Just a quick note on today’s WSJ piece on patent reform.  I thought their coverage of KSR v. Teleflex very good, and today’s piece on “Patent Reform’s Battle Royale” gives a good sense of the complexity of the issues on the legislative agenda:

Drug makers have jealously guarded their technology against challenges by Congress and the courts, arguing that their patents make up the bulk of their real assets, and that any weakening of patent protections would discourage expensive research into next-generation cures.

Critics, however, have pushed long and hard for an overhaul of the system, which still follows the basic framework of the Patent Act of 1952, enacted well before the computer age sparked a whole new level — and style — of innovation. But the issues involved in the debate are complex, and Congress until recently had left it largely to the courts to sort them out.

I just find it strange that we have to have the same set of rules for drugs, where one patent may be the basis of a multi-billion-dollar product, and electronics, where devices may need to include thousands of different patents.  Talk about uniformity costs! 
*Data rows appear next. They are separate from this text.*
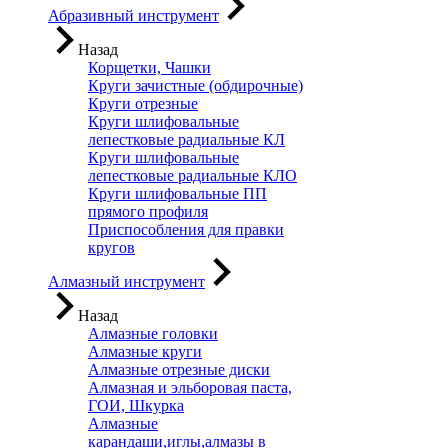
Абразивный инструмент
Назад
Корщетки, Чашки
Круги зачистные (обдирочные)
Круги отрезные
Круги шлифовальные
лепестковые радиальные КЛ
Круги шлифовальные
лепестковые радиальные КЛО
Круги шлифовальные ПП
прямого профиля
Приспособления для правки
кругов
Алмазный инструмент
Назад
Алмазные головки
Алмазные круги
Алмазные отрезные диски
Алмазная и эльборовая паста,
ГОИ, Шкурка
Алмазные
карандаши,иглы,алмазы в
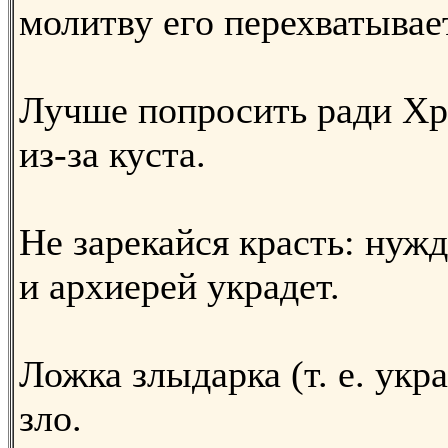
молитву его перехватывает
Лучше попросить ради Хри
из-за куста.
Не зарекайся красть: нужд
и архиерей украдет.
Ложка злыдарка (т. е. укр
зло.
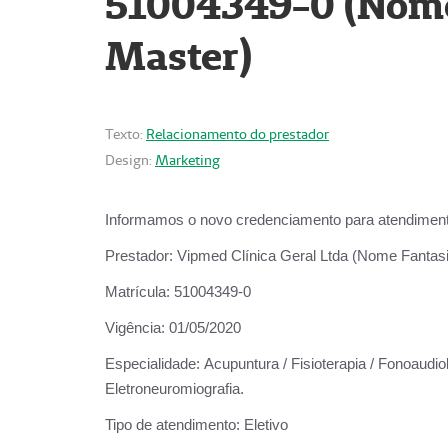
51004349-0 (Nome 
Master)
Texto:
Relacionamento do prestador
Design:
Marketing
Informamos o novo credenciamento para atendiment
Prestador:
Vipmed Clínica Geral Ltda (Nome Fantasia
Matrícula:
51004349-0
Vigência:
01/05/2020
Especialidade:
Acupuntura / Fisioterapia / Fonoaudiolo
Eletroneuromiografia.
Tipo de atendimento:
Eletivo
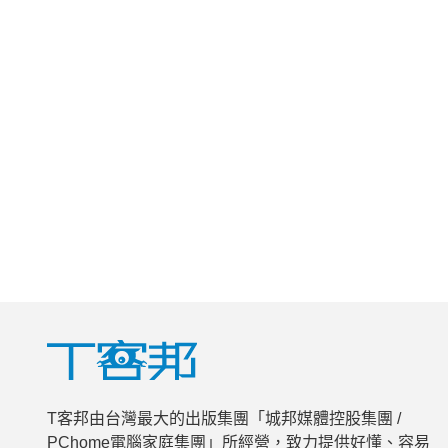
T客邦由台灣最大的出版集團「城邦媒體控股集團 /
PChome電腦家庭集團」所經營，致力提供好懂、容易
By the way, a prescient take on the current debate, Ben Klemens’s Math You Can’t Use, can be found here.  Here’s one of his insights:

[W]hile patent laws are intended to apply to physical machines, software is something quite different. Software is not just another machine, and it is not Hamlet with numbers. It is a functional hybrid that can be duplicated at no cost, it is legible by computers in some forms and by humans in others, and it has a unique mathematical structure. All of these facts have to be taken into consideration in designing an appropriate intellectual property regime.

This is a very readable book, and I’m glad to see Brookings’ innovation shop is focusing on these issues.